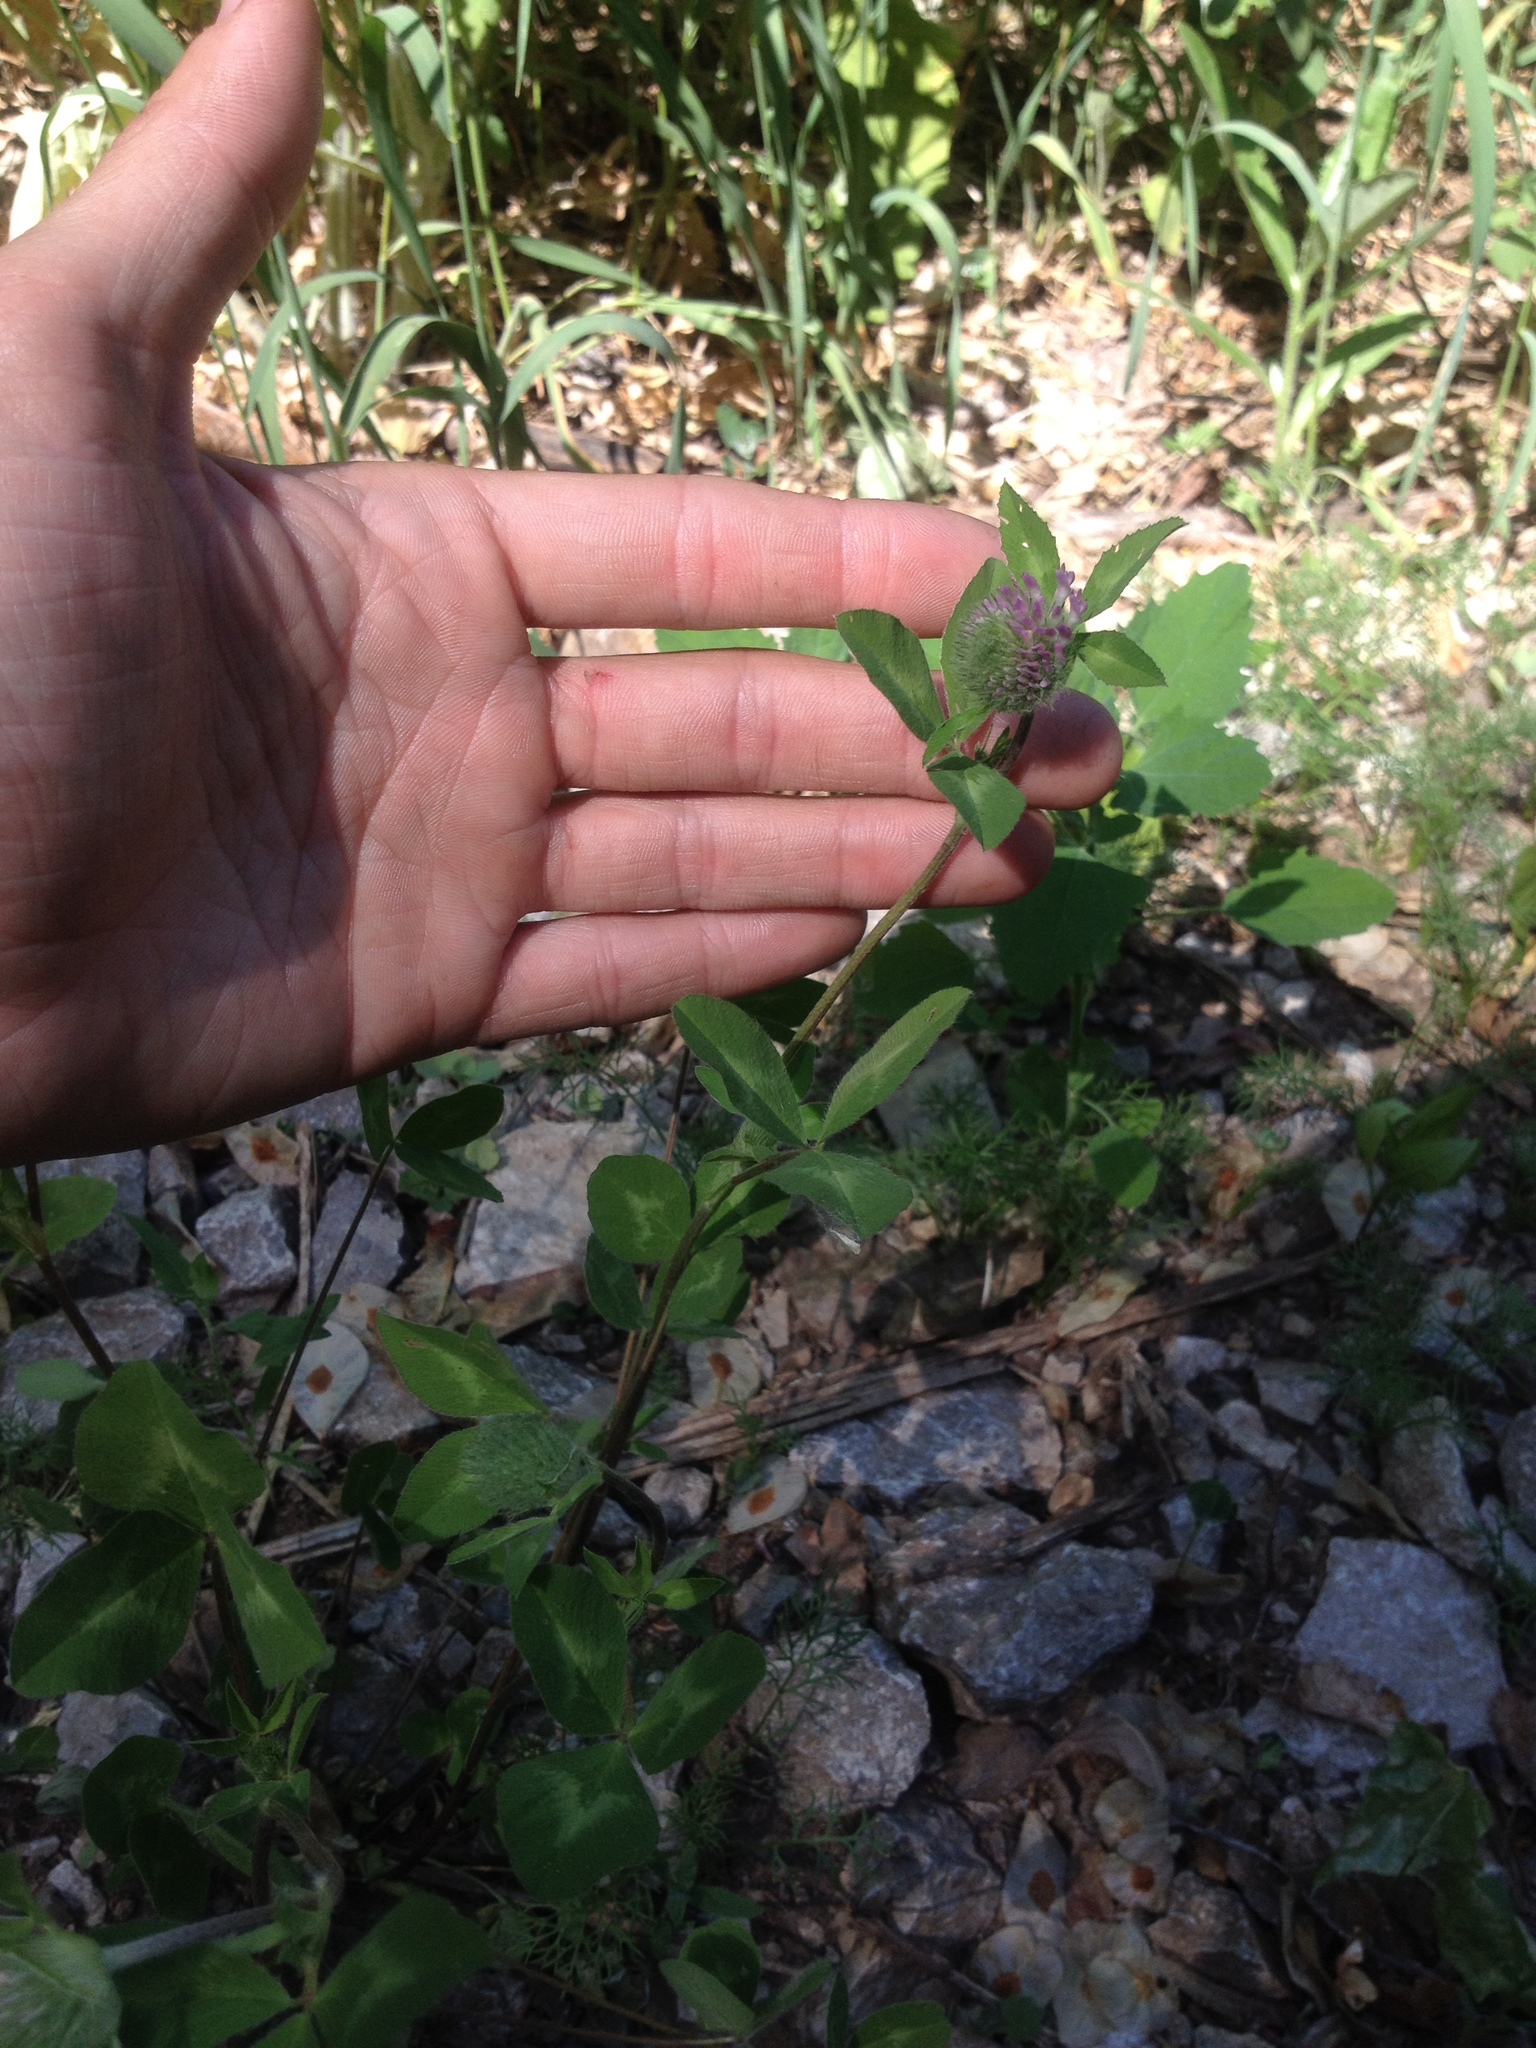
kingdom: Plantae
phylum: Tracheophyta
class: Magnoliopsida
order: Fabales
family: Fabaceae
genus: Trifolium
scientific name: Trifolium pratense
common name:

——————————

Exercise task.
Return every naming line from the records above word for word, leaving out the pictures.

Task result.
kingdom: Plantae
phylum: Tracheophyta
class: Magnoliopsida
order: Fabales
family: Fabaceae
genus: Trifolium
scientific name: Trifolium pratense
common name:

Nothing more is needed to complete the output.